In regards to the enforcement of internal irregularity, generally, it cannot be enforced
by member if a majority of the member condones to the irregularity. This is shown in Grant
v UK where directors acted in breach of restrictions imposed by AOA, individual shareholder
cannot bring an action as the matter was an internal irregularity and it had been ratified by
an ordinary resolution. Mellish LJ in MacDougall v Gardiner also stressed the importance of
respecting majority rules and not engaging the courts in matters internal to a company at
the suit of an individual shareholder.
However, the court in Pender v Lushington reached a contrary decision, focus on the
rights of shareholders. Here, the court held that the individual shareholder was entitled to
an injunction preventing the company from acting contrary to the resolution.

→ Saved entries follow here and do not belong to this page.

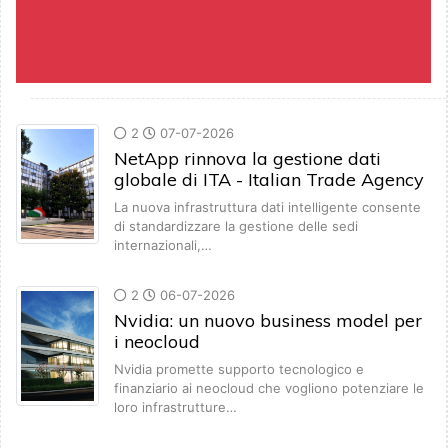
2
07-07-2026
NetApp rinnova la gestione dati
globale di ITA - Italian Trade Agency
La nuova infrastruttura dati intelligente consente
di standardizzare la gestione delle sedi
internazionali,…
2
06-07-2026
Nvidia: un nuovo business model per
i neocloud
Nvidia promette supporto tecnologico e
finanziario ai neocloud che vogliono potenziare le
loro infrastrutture…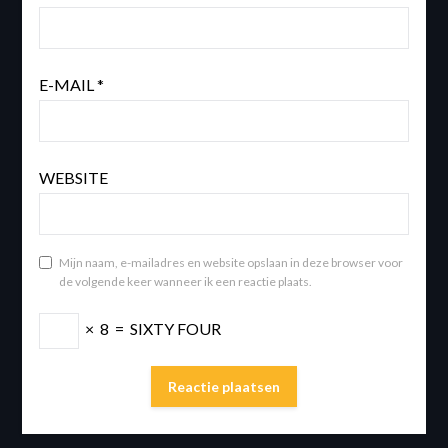
E-MAIL
*
WEBSITE
Mijn naam, e-mailadres en website opslaan in deze browser voor
de volgende keer wanneer ik een reactie plaats.
×
8
=
SIXTY FOUR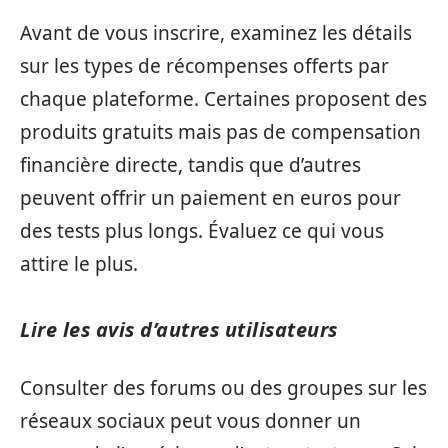
Avant de vous inscrire, examinez les détails
sur les types de récompenses offerts par
chaque plateforme. Certaines proposent des
produits gratuits mais pas de compensation
financière directe, tandis que d’autres
peuvent offrir un paiement en euros pour
des tests plus longs. Évaluez ce qui vous
attire le plus.
Lire les avis d’autres utilisateurs
Consulter des forums ou des groupes sur les
réseaux sociaux peut vous donner un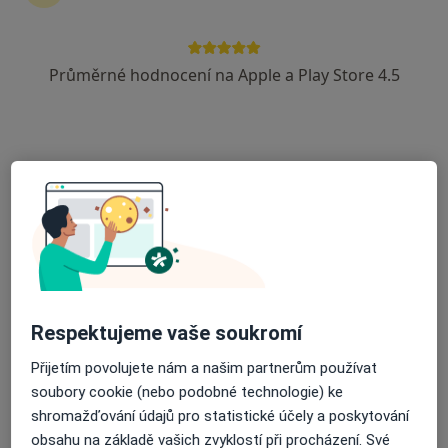
16 názorů
Josefa Sousedíka 1204, Vsetín
•
Mapa
Průměrné hodnocení na Apple a Play Store 4.5
Odborná oční ambulance
Tento specialista nenabízí online rezervaci termínu na této adrese.
Rezervovat termín
Respektujeme vaše soukromí
Přijetím povolujete nám a našim partnerům používat
MUDr. Vladimíra Vychopňová
soubory cookie (nebo podobné technologie) ke
Oční lékař
shromažďování údajů pro statistické účely a poskytování
1 názor
obsahu na základě vašich zvyklostí při procházení. Své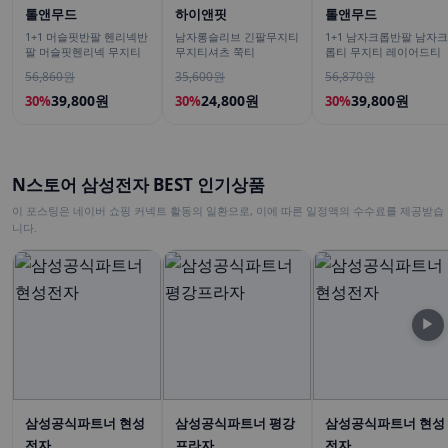
톨앤무드
하이앤핏
톨앤무드
1+1 머슬핏반팔 헨리넥반
남자롱슬리브 긴팔무지티
1+1 남자크롭반팔 남자크
팔 머슬핏헨리넥 무지티
무지티셔츠 쭉티
롭티 무지티 레이어드티
56,860원
35,600원
56,870원
39,800원
24,800원
39,800원
30%
30%
30%
N스토어 삼성전자 BEST 인기상품
이 포스팅은 네이버 쇼핑 커넥트 활동의 일환으로, 이에 따른 일정액의 수수료를 제공받습
니다.
▶
삼성공식파트너 현성
삼성공식파트너 평강
삼성공식파트너 현성
전자
프라자
전자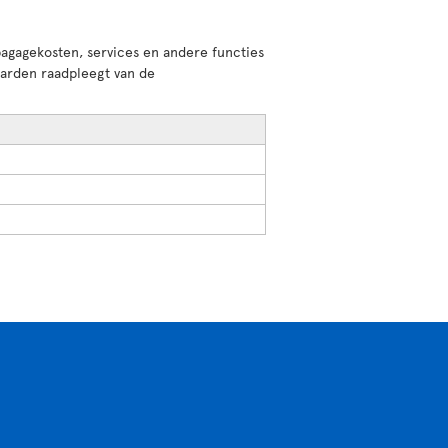
agagekosten, services en andere functies
aarden raadpleegt van de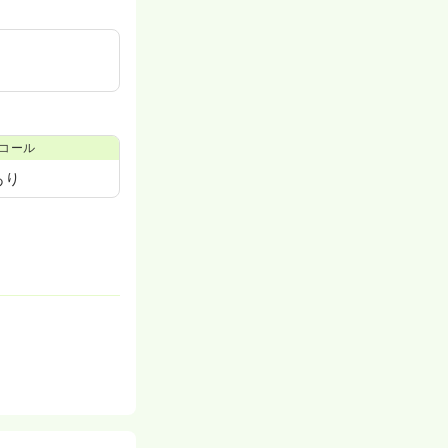
コール
あり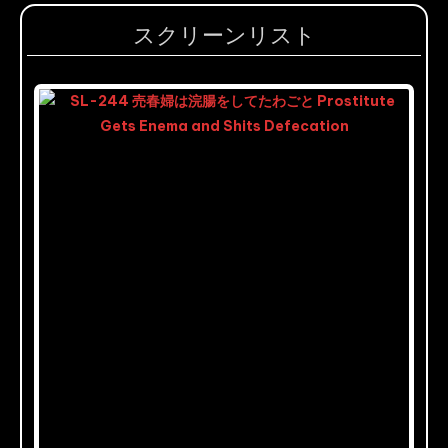
スクリーンリスト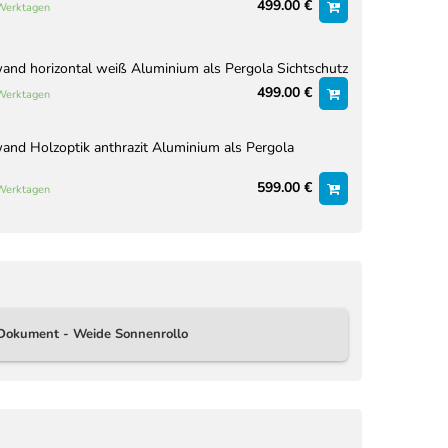
499.00 €
 Werktagen
nd horizontal weiß Aluminium als Pergola Sichtschutz
499.00 €
 Werktagen
nd Holzoptik anthrazit Aluminium als Pergola
599.00 €
 Werktagen
Dokument - Weide Sonnenrollo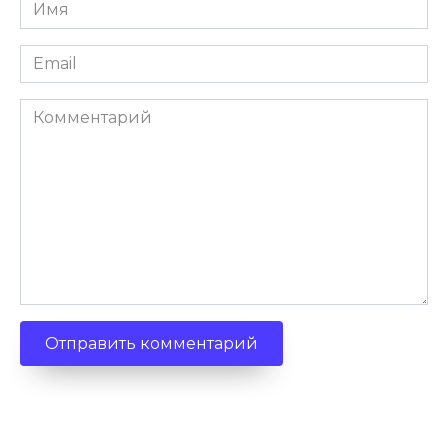
Имя
*
Email
*
Комментарий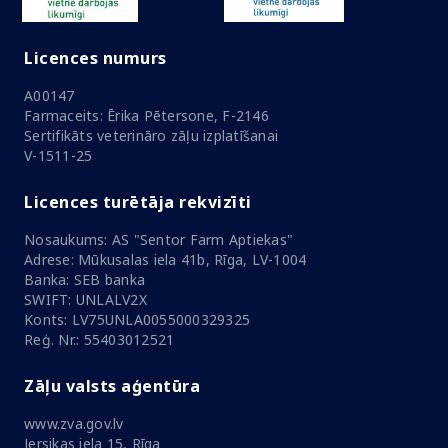
Licences numurs
A00147
Farmaceits: Ērika Pētersone, F-2146
Sertifikāts veterināro zāļu izplatīšanai
V-1511-25
Licences turētāja rekvizīti
Nosaukums: AS "Sentor Farm Aptiekas"
Adrese: Mūkusalas iela 41b, Rīga, LV-1004
Banka: SEB banka
SWIFT: UNLALV2X
Konts: LV75UNLA0055000329325
Reģ. Nr.: 55403012521
Zāļu valsts aģentūra
www.zva.gov.lv
Jersikas iela 15, Rīga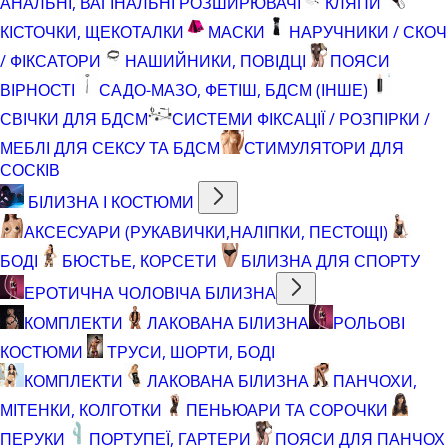
АНАЛЬНІ, ВАГІНАЛЬНІ РОЗШИРЮВАЧІ
КЛЯПИ
КІСТОЧКИ, ЩЕКОТАЛКИ
МАСКИ
НАРУЧНИКИ / СКОЧ
/ ФІКСАТОРИ
НАШИЙНИКИ, ПОВІДЦІ
ПОЯСИ
ВІРНОСТІ
САДО-МАЗО, ФЕТІШ, БДСМ (ІНШЕ)
СВІЧКИ ДЛЯ БДСМ
СИСТЕМИ ФІКСАЦІЇ / РОЗПІРКИ /
МЕБЛІ ДЛЯ СЕКСУ ТА БДСМ
СТИМУЛЯТОРИ ДЛЯ
СОСКІВ
БІЛИЗНА І КОСТЮМИ
АКСЕСУАРИ (РУКАВИЧКИ,НАЛІПКИ, ПЕСТОЩІ)
БОДІ
БЮСТЬЕ, КОРСЕТИ
БІЛИЗНА ДЛЯ СПОРТУ
ЕРОТИЧНА ЧОЛОВІЧА БІЛИЗНА
КОМПЛЕКТИ
ЛАКОВАНА БІЛИЗНА
РОЛЬОВІ
КОСТЮМИ
ТРУСИ, ШОРТИ, БОДІ
КОМПЛЕКТИ
ЛАКОВАНА БІЛИЗНА
ПАНЧОХИ,
МІТЕНКИ, КОЛГОТКИ
ПЕНЬЮАРИ ТА СОРОЧКИ
ПЕРУКИ
ПОРТУПЕЇ, ГАРТЕРИ
ПОЯСИ ДЛЯ ПАНЧОХ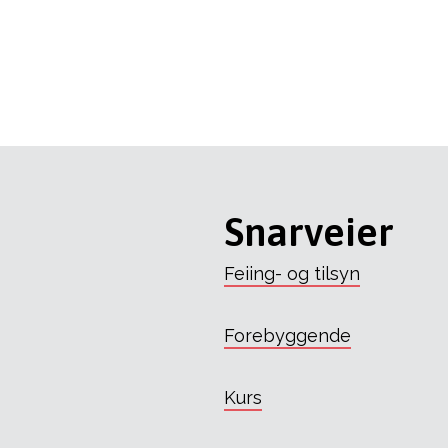
Snarveier
Feiing- og tilsyn
Forebyggende
Kurs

Due to the different approaches adopted by the courts in different cases, Susan
McLaughlin in Unlocking commented that a great deal of uncertainty remains as to which
rights stated in the articles can be enforced by members and, consequently, it is impossible
to provide a comprehensive definition of the personal rights of a shareholder.
In Conclusion: Under the CA 85, there was a problem in regards to model articles and
enforcement of articles. However at present, the problems with model articles have been
solved but there is still a problem with enforcement.